The threshold's denominator is the probability that NE loses, given that NE goes for the first down and doesn't make it, giving Indy excellent field position. The numerator is the difference in win probabilities given that NE either kicks (p) or goes for it and doesn't make the first down (q). Since p is less than 1 and q is greater than 0 and less than p, m* is always between 0 and 1: our threshold is a proper probability.

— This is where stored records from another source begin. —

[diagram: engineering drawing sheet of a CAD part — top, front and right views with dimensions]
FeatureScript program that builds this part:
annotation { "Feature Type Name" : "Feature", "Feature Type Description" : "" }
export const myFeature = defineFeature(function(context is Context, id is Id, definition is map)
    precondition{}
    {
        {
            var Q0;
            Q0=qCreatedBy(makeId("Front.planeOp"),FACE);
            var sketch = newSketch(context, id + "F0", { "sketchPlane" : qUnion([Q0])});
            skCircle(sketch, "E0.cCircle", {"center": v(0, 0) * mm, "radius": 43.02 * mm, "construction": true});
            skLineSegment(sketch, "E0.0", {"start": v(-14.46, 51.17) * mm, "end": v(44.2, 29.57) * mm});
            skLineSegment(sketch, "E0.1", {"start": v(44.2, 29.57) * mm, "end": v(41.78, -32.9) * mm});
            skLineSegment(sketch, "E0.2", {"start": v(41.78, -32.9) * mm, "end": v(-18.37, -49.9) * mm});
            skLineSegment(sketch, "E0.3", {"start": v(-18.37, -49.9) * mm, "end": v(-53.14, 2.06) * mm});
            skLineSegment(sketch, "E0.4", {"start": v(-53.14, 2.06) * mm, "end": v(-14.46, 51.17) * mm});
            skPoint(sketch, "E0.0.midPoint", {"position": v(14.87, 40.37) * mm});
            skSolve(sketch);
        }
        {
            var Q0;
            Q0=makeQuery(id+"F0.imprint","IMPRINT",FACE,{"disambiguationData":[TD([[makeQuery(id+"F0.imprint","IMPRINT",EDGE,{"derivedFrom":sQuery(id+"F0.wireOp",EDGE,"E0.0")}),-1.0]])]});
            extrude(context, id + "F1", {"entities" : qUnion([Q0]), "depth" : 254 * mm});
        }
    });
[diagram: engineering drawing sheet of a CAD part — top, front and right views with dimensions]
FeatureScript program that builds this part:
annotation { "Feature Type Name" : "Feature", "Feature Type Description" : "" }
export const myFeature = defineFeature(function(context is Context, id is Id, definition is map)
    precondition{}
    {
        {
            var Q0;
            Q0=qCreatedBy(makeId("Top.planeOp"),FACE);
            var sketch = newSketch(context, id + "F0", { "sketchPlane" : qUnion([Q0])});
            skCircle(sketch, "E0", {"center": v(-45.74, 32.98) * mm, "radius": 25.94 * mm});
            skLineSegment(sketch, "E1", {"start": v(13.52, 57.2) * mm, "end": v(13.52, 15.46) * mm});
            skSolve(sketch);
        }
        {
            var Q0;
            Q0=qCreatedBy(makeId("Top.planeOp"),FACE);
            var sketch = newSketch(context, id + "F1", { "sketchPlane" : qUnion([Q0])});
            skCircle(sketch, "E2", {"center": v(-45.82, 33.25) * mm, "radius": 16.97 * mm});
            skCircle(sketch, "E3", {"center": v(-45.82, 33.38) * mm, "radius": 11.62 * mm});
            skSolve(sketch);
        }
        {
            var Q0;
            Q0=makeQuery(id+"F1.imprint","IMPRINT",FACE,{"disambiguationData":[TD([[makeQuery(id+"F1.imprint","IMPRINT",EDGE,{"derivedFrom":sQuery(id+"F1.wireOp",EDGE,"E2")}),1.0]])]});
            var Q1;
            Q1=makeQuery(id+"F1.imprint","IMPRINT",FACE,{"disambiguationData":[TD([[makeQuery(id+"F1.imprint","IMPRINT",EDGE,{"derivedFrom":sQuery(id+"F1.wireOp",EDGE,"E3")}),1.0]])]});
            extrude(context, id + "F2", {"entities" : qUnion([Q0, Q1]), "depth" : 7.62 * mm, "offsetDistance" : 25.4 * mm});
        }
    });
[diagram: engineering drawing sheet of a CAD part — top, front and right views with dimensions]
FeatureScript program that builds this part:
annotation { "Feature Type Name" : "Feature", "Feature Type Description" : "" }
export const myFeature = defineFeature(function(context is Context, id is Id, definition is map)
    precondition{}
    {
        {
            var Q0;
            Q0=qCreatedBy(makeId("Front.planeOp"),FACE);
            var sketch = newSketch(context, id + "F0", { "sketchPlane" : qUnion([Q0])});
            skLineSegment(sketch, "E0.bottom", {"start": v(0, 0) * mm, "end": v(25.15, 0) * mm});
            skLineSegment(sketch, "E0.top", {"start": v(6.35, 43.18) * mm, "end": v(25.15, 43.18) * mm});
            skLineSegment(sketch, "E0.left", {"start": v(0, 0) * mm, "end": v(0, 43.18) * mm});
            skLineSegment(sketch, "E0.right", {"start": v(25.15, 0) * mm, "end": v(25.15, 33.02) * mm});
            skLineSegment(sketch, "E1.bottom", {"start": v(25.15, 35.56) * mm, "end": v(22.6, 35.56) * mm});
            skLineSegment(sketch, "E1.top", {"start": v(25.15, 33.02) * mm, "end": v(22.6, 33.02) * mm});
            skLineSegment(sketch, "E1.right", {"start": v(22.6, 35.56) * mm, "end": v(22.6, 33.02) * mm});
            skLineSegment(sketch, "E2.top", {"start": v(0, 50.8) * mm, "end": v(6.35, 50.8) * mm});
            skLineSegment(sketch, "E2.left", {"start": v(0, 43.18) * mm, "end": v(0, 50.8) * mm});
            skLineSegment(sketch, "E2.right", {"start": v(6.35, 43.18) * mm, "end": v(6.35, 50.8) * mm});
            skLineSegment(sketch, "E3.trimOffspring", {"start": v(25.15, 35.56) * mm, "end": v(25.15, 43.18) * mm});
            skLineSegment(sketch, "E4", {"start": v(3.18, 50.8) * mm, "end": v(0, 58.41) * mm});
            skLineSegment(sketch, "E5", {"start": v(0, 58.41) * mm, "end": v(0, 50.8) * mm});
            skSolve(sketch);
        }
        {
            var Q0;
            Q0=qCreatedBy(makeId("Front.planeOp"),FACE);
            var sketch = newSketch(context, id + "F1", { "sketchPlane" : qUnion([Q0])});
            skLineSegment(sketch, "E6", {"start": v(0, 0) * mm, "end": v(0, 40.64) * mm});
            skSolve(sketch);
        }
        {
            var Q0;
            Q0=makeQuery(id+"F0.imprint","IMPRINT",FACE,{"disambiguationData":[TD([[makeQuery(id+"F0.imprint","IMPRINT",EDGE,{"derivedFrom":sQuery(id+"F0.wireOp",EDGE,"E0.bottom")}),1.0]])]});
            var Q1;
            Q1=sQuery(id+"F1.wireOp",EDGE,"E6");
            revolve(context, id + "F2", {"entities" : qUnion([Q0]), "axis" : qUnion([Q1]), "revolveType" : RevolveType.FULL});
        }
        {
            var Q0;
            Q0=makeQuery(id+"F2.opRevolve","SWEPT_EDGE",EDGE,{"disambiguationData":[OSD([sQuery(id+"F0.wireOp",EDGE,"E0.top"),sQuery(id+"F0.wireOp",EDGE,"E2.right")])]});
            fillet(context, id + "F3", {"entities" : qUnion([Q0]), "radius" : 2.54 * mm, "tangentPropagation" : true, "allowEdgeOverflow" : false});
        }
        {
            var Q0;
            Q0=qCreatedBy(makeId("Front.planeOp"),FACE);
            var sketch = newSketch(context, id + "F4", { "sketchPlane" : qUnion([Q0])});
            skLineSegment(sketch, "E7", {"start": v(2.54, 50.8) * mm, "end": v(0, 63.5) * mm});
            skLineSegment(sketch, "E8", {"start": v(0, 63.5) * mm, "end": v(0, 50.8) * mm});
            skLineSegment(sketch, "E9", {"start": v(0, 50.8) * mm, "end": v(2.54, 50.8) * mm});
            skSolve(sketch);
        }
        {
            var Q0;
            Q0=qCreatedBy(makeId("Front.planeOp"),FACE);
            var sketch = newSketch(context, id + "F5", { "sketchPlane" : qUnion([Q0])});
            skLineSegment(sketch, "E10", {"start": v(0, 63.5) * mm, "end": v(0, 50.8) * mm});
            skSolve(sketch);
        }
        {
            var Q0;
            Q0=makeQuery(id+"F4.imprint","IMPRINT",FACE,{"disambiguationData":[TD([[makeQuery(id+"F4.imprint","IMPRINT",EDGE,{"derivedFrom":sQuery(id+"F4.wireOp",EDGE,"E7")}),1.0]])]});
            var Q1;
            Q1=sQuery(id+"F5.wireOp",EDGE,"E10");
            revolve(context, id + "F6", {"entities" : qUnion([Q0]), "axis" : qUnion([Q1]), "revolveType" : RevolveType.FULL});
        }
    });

If I had to guess, I'd think the following:
  • NE's win probability when it punts, p, is at least 50 percent here, but not more than 80 percent (yes, Indy's offense is great, but the Pats had intercepted Manning twice, and Indy did have only 28 points after 58 minutes, after all; plus, there's only 2 minutes left, a punt will put Indy somewhere between its own 20 and 30, and Indy needs a TD, not just a field goal).
  • NE's win probability when it goes for it and doesn't get the first down, q, is at least 10 percent and not more than 40 percent. My thinking here is that going 30 yards is a LOT easier than going 70 yards, especially with so little time remaining.

Given these bounds, we can bound the threshold value of m as follows:

  • NE wins 50 percent of the time when it punts and 40 percent of the time when it goes for it and doesn't get the first down: p = 0.5, q = 0.4. This can be shown to be the most friendly-to-Belichick-and-Levitt case my bounds allow. It implies that Belichick should go for it if and only if m is greater than 1/6: NE has to have at least a 17 percent chance to convert on 4th and 2.
  • NE wins 80 percent of the time when it punts and only 10 percent of the time when it goes for it and doesn't get the first down: p = 0.8, q = 0.1. This implies that Belichick should go for it if and only if m is greater than 7/9: NE has to have at least a 78 percent chance to convert on 4th and 2.
Thus my bounds on the threshold m* are 17 percent and 78 percent. Personally I think the truth is probably closer to the high end, so I am skeptical that the decision was a good one. But even if you disagree, it seems very likely that NE's chance of getting the first down lies between 17 and 78 percent. If you accept my bounds on p and q, then you must agree that it is an empirical question whether Belichick made the right call.

I'll be curious to see what values Levitt thinks p and q take (maybe he'll even estimate them!).